GEOGRAPHIES OF HOME
Loida Maritza Pérez
Viking
$23.95
324 pages

Oh, what a temptation it is for first-time novelists to us their own growing-up experiences as material for their first-time novels! After all, it is often a brooding desire to get this family angst off their chests that brought these folks to writing careers in the first place. However, there ought to be a sign hung beside the door of every novel-writing course in the country: "Deposit in the box below all ideas, suggestions, character sketches, plotlines, etc. pertaining to autobiographical coming-of-age stories. May not be retrieved until prospective author has submitted two completed books." Otherwise, such writers risk squandering some of their best material at a time when they are least able to handle their craft.

Dominican American first-time novelist Loida Maritza Pérez gives both an achingly self-reflective vision and a workmanlike writing effort to "Geographies of Home," but it is hard to read this novel without wishing she had developed her skills a bit more before sitting down to produce this story.

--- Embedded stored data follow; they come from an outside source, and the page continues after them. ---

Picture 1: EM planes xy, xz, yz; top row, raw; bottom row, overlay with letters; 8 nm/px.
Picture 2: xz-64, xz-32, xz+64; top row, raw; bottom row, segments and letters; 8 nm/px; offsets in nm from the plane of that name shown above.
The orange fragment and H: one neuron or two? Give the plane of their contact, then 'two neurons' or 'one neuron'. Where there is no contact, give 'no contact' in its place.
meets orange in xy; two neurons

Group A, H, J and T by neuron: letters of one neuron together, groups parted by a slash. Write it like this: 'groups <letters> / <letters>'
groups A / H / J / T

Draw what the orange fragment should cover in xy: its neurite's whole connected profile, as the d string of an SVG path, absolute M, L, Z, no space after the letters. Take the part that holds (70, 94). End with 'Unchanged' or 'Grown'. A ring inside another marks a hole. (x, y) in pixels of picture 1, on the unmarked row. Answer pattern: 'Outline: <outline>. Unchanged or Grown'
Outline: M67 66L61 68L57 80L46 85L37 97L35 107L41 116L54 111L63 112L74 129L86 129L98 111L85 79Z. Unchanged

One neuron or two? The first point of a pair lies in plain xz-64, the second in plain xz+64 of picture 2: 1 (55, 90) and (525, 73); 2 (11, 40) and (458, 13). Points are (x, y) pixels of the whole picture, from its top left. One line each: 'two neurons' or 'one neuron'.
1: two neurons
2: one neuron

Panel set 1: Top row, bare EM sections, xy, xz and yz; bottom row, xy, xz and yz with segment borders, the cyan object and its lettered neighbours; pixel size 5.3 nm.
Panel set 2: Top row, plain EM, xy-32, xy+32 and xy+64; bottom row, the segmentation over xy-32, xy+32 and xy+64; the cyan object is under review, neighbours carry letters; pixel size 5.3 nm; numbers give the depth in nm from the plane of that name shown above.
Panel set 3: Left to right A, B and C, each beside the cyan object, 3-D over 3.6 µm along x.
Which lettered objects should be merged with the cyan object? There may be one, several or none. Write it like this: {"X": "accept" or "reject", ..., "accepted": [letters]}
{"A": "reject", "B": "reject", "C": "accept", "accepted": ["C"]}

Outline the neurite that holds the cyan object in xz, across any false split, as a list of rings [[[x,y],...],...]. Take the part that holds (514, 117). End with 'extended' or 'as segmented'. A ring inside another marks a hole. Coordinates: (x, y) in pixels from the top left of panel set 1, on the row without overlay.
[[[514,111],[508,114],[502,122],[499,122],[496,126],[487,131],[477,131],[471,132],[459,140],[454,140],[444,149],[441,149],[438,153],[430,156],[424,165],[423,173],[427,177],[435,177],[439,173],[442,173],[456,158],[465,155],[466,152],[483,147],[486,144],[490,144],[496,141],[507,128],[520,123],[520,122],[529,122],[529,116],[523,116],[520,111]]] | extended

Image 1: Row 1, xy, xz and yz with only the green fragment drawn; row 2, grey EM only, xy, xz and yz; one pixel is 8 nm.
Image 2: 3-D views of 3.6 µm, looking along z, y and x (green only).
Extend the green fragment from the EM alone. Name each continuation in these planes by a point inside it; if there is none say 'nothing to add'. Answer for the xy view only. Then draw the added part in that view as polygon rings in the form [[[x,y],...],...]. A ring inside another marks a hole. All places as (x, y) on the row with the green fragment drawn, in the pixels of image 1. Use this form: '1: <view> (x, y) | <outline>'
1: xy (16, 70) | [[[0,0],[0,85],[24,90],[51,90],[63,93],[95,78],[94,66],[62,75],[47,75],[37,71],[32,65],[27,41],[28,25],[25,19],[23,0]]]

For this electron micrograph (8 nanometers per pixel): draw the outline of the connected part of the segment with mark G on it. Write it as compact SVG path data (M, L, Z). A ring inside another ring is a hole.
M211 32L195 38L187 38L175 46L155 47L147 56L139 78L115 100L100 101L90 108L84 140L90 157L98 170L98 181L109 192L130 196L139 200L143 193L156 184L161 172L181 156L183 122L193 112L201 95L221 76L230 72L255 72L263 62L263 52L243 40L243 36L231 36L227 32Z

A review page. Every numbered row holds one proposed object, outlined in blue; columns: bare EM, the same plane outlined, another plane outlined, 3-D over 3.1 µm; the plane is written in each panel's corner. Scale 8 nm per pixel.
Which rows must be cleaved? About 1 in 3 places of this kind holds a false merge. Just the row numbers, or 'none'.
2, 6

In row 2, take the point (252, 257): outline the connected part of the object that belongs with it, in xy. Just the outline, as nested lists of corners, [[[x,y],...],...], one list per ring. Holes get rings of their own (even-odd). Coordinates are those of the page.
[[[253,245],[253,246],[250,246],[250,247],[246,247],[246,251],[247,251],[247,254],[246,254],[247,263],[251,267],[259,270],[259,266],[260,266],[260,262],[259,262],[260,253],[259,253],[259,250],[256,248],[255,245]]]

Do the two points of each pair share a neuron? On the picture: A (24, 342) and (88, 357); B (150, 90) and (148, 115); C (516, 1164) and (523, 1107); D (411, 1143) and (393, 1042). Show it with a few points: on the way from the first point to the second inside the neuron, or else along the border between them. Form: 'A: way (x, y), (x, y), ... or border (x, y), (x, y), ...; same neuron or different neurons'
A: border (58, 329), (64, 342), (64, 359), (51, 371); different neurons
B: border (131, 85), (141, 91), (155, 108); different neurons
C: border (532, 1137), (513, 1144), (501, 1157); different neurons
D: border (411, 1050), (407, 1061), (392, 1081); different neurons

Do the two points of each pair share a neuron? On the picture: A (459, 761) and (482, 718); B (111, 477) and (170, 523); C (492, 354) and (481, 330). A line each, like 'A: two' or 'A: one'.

"Geographies" revolves around Iliana, a young New York woman who drops out of college to return to Brooklyn to the home of her Dominican immigrant parents. Any doubt that the character of Iliana is taken directly from Pérez herself is dissipated by flipping between the author’s dustjacket picture and descriptions of the main character: "She gazed disparagingly at her broad shoulders, meager breasts, narrow hips and excessively long arms. ... Her lips, with their tendency to curve down, seemed unkind. Her wide-set eyes and the arch of her unruly brows made her appear somewhat mad."

Iliana believes that by returning to her parents’ house, she can "help with all the shit going on at home. ... Hell is breaking loose at home!" Hell, indeed. One sister is a paranoid-schizophrenic who attempts to burn the house down to get rid of spiders, and scours her own body with Brillo pads and sprays it with Lysol to banish the residue of a long-ago rape. A younger brother must keep a padlock on his door to prevent her from attacking him in the night. Another sister, physically abused and virutally abandoned by her husband in an apartment filled with chickens and accumulated garbage, has also returned home with her three near-starving children. Iliana’s mother hopes the family chaos will all go away if she only pretends it does not exist; her father seeks simultaneous denial and redemption in the strict fundamentalism of the Seventh Day Adventist Church. Everywhere, the magic-dream ambitions of the family’s Dominican past slams headlong against the unforgiving brownstone of its Brooklyn reality. Drawing a narrative out of this family experience would be an ambitious mix for any novelist.

Pérez often mixes it well, especially when she brings forth language reminiscent of a musical chant, as when Iliana’s mother appears to shape-shift before her eyes on a Brooklyn street:

"Aurelia’s eyes had narrowed to mere slits and darkened to an impenetrable black that hypnotized its prey. She swooped toward her eldest daughter, her legs appearing to glide rather than to walk, her neck stretching forward from shoulders broad with strength. ... The scratches clawed into her face faded even as her lips--thinned by years of biting down on them to force their silence--appeared to beak, then exhaled steam that evaporated in cold air suddenly smelling of rain-washed grass although there was not a speck of green anywhere in sight."

But good language and great premises are not enough to sustain a narrative line through a 300-plus page novel. Perez’ ambitious challenge in "Geographies" is to explain the family’s present difficulties through Dominican references; her solution is the use of extensive flashback, for which the author has not yet developed a comfortable rhythm. Her technique is to often interrupt dramatic points in her narrative with stories of crises of the past. It is a habit as annoying as coming home to tell your father about a horiffic car wreck you just witnessed on the corner, only to have him say, "Oh, that’s nothing. I can remember, one time, a 30-car pileup on the Cross Bronx Expressway." The timeline becomes so convoluted that at one point, Pérez is forced to establish a time frame by beginning a scene with the amateur’s solution of "on this particular Sabbath..." The phrase could have, and should have, been easily red-penned out on the editor’s desk. But the problem lay in the author’s overall conception of the entire novel, something a red pen by itself won’t cure.

There are other problems with "Geographies," including the author’s tendency to tell rather than show and a limp-to-the-finish ending that suggests she was too exhausted by her fierce introspection to think out a decent conclusion. Still, Pérez’ writing style shows flashes of some of the best of contemporary Caribbean and Latin American novelists: Isabelle Allende, Edwidge Danticat, and Maryse Condé. And for all its flaws, "Geographies of Home" presents an intriguing glimpse of an Afro-Dominican world long ignored in English-language literature. There is hope that Loida Maritza Pérez will take the time to develop the skills to present it properly.